Author: Kevin Roose
Publisher: Grand Central Publishing
Publication Date: March 26, 2009
Page #: 324
ISBN: 044617842X
Goodreads + Author's Website
Goodreads Summary
As a sophomore at Brown University, Kevin Roose didn't have much contact with the Religious Right. Raised in a secular home by staunchly liberal parents, he fit right in with Brown's sweatshop-protesting, fair-trade coffee-drinking, God-ambivalent student body. So when he had a chance encounter with a group of students from Liberty University, a conservative Baptist university in Lynchburg, Virginia, he found himself staring across a massive culture gap. But rather than brush the Liberty students off, Roose decided to do something much bolder: he became one of them.
Liberty University is the late Rev. Jerry Falwell's proudest accomplishment - a 10,000-student conservative Christian training ground. At Liberty, students (who call themselves "Champions for Christ") take classes like Introduction to Youth Ministry and Evangelism 101. They hear from guest speakers like Mike Huckabee and Karl Rove, they pray before every class, and they follow a 46-page code of conduct called "The Liberty Way" that prohibits drinking, smoking, R-rated movies, contact with the opposite sex, and witchcraft. Armed with an open mind and a reporter's notebook, Roose dives into life at Bible Boot Camp with the goal of connecting with his evangelical peers by experiencing their world first-hand.
Roose's semester at Liberty takes him to church, class, and choir practice at Rev. Falwell's Thomas Road Baptist Church. He visits a support group for recovering masturbation addicts, goes to an evangelical hip-hop concert, and participates in a spring break mission trip to Daytona Beach, where he learns how to convert bar-hopping co-eds to Christianity. Roose struggles with his own faith throughout, and in a twist that could only have been engineered by a higher power, he conducts what would turn out to be the last in-depth interview of Rev. Falwell's life. Hilarious and heartwarming, respectful and thought-provoking, Kevin Roose's embedded report from the front lines of the culture war will inspire and entertain believers and non-believers alike.

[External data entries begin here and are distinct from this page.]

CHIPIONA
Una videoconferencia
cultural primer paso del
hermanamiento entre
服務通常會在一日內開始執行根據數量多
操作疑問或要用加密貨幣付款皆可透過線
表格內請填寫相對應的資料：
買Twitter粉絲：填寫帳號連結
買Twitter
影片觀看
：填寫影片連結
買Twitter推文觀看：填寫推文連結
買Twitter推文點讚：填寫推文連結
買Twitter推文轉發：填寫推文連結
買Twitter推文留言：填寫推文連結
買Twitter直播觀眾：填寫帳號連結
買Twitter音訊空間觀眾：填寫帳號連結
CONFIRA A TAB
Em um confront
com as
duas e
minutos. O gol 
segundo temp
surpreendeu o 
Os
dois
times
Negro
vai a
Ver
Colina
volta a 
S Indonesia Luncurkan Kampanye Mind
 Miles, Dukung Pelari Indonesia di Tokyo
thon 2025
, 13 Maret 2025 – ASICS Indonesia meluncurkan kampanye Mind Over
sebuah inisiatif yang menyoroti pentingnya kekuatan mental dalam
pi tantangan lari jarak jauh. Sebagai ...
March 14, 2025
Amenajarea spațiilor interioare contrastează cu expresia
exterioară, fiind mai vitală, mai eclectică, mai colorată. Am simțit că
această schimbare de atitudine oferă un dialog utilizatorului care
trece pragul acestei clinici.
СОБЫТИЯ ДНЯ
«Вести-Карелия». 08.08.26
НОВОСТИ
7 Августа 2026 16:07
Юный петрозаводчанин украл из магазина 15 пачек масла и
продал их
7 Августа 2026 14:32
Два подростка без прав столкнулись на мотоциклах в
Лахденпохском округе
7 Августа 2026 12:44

I wish that Kevin Roose had been a little more fair to himself when he said that his work wasn't exactly an ethnography. Enter an unknown land by yourself with the intent of researching and writing about your experiences among people who live and believe differently than you, trying to stay non-judgmental all the while? Certainly sounds like an ethnography to me.
I had read The Year of Living Biblically, written by Roose's mentor A.J. Jacobs, a few years earlier and can definitely see similarities in their experiences and writing styles. It's refreshing, not too stiff or clinical but instead personable and relatable, to everyone. Though liberal college-age students will probably understand a bit better where Roose is coming from, it really is a book for everybody. Though he enters Liberty University having only attended Brown University, his work has the marks of the journalist he is. He goes in with an open mind, and it pays off.
There were a few elements of his writing style that I did question though, and a few times I was wondering why he was writing the way he was. Though he does touch on some of the anti-LGBT opinions held by his classmates, he moves through them very quickly for someone with friends and family that identify with the LGBT community. I understand that those kinds of situations were uncomfortable for him, and he does discuss them a little bit, but I would have liked to see some more reflection on Roose's part.
This was Roose's first and last foray into religious non-fiction*, which I think is unfortunate. Still, The Unlikely Disciple is an insightful book for the saint and sinner alike.
*He currently writes about economics and Wall Street happenings. His next book, Young Money, will be out 2014
Thoughtful review. :-) This isn't the type of book I'd normally pick up, but I'm glad I read your thoughts on it.